June 20, 2011
DEBORAH GYAPONG
CANADIAN CATHOLIC NEWS
OTTAWA — Christian social conservatives and gays often find themselves on opposite sides in the culture wars, but when it comes to persecution of minorities abroad they can find common cause.
The same countries that persecute Christians and other religious minorities, also persecute gays and lesbians, trample on women's rights and stifle dissent, said immigration lawyer Chantal Desloges.
Desloges moderated a panel here June 10 on Persecuted Minorities living under Tyranny, sponsored by the Free Thinking Film Society.
Yet the persecution of religious and sexual minorities is underreported and human rights agencies pay little attention said members of the panel.
Bruce Bawer, an American gay author living in Oslo, Norway, said religious minorities "stand a chance of surviving" if they submit to Muslim society.
But the treatment of homosexuals in the Middle East by Muslims make Christian conservatives like Jerry Falwell and Pat Robertson look like models of tolerance, he said.
Homosexuality carries a death penalty in Saudi Arabia, Yemen and Iran and severe sanctions in other Muslim countries, Bawer said.
Yet many homosexuals are never arrested or arraigned. Instead, they are beaten, executed, disowned or subjected to honour killings by their own family members, he said.
Despite documentation of the execution of thousands of gays in Iran and other instances of the widespread persecution of gays, Western liberals, including most gay rights organizations, are silent, he said.
Peter Stockland, a Catholic and former journalist, said religious persecution forces people to lie about themselves as well as about their most profound beliefs about God.
While instances of murder and violence do get some news attention, the media ignore acts of legal persecution that constantly harass Christian believers, Stockland said.
Iran recently charged 11 people with illegally consuming alcohol after they participated in a communion service. Christians can be charged for reading a Bible or for "proselytizing" if they speak too emphatically to a Muslim neighbour, he said.

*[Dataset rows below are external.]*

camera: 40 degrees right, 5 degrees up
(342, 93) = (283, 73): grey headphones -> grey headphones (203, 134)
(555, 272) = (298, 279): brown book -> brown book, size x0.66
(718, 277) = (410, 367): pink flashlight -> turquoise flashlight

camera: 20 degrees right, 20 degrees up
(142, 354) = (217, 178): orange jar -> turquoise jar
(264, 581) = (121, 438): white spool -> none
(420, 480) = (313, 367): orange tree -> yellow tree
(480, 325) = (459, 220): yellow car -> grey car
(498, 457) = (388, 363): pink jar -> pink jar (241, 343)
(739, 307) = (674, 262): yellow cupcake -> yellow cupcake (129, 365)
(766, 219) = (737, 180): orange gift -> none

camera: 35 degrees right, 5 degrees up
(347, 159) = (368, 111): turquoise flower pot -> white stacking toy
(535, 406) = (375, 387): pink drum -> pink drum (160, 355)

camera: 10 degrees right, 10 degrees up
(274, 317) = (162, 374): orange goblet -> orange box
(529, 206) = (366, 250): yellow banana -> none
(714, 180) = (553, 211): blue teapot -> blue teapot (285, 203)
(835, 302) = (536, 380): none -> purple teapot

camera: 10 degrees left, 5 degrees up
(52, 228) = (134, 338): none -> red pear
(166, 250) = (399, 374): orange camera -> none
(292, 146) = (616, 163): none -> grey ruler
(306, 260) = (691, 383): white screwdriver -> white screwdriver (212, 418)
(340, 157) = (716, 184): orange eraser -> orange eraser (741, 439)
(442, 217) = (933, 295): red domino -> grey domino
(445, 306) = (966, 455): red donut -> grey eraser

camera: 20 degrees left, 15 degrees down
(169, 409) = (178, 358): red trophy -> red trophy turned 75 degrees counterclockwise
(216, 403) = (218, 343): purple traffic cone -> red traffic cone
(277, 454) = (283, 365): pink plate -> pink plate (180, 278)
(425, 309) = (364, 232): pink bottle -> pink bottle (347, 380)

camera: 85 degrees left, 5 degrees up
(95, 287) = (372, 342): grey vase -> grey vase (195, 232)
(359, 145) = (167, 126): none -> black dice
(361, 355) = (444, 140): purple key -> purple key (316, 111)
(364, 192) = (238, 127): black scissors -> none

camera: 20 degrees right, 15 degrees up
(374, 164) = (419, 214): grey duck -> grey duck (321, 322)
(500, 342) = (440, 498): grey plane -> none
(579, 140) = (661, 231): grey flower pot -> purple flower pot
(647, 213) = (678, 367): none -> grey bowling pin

"There has been a tremendous failure of the Western media to pay attention," he said. He laid some of the blame on "the amount of hostility in the way Christians are regarded" in Western newsrooms.
SOGGY APPEASEMENT
Benjamin Weinthal, a journalist and research fellow with the Foundation for the Defense of Democracies, blamed the lack of coverage of persecution of either gays or religious minorities on a "soggy appeasement policy" in Europe and the United Kingdom.
Human rights NGOs are neglecting the persecution of gays and religious minorities, yet are "pathologically obsessed with Israel," Weinthal said.
An Israeli psychologist once said the Germans would never forgive the Jews for Auschwitz, Weinthal said.
The response to the Shoah triggers a new wave of anti-Semitism, he said. You can't be anti-Semitic in the old way, so the "tsunami of modern anti-Semitism" is against Israel.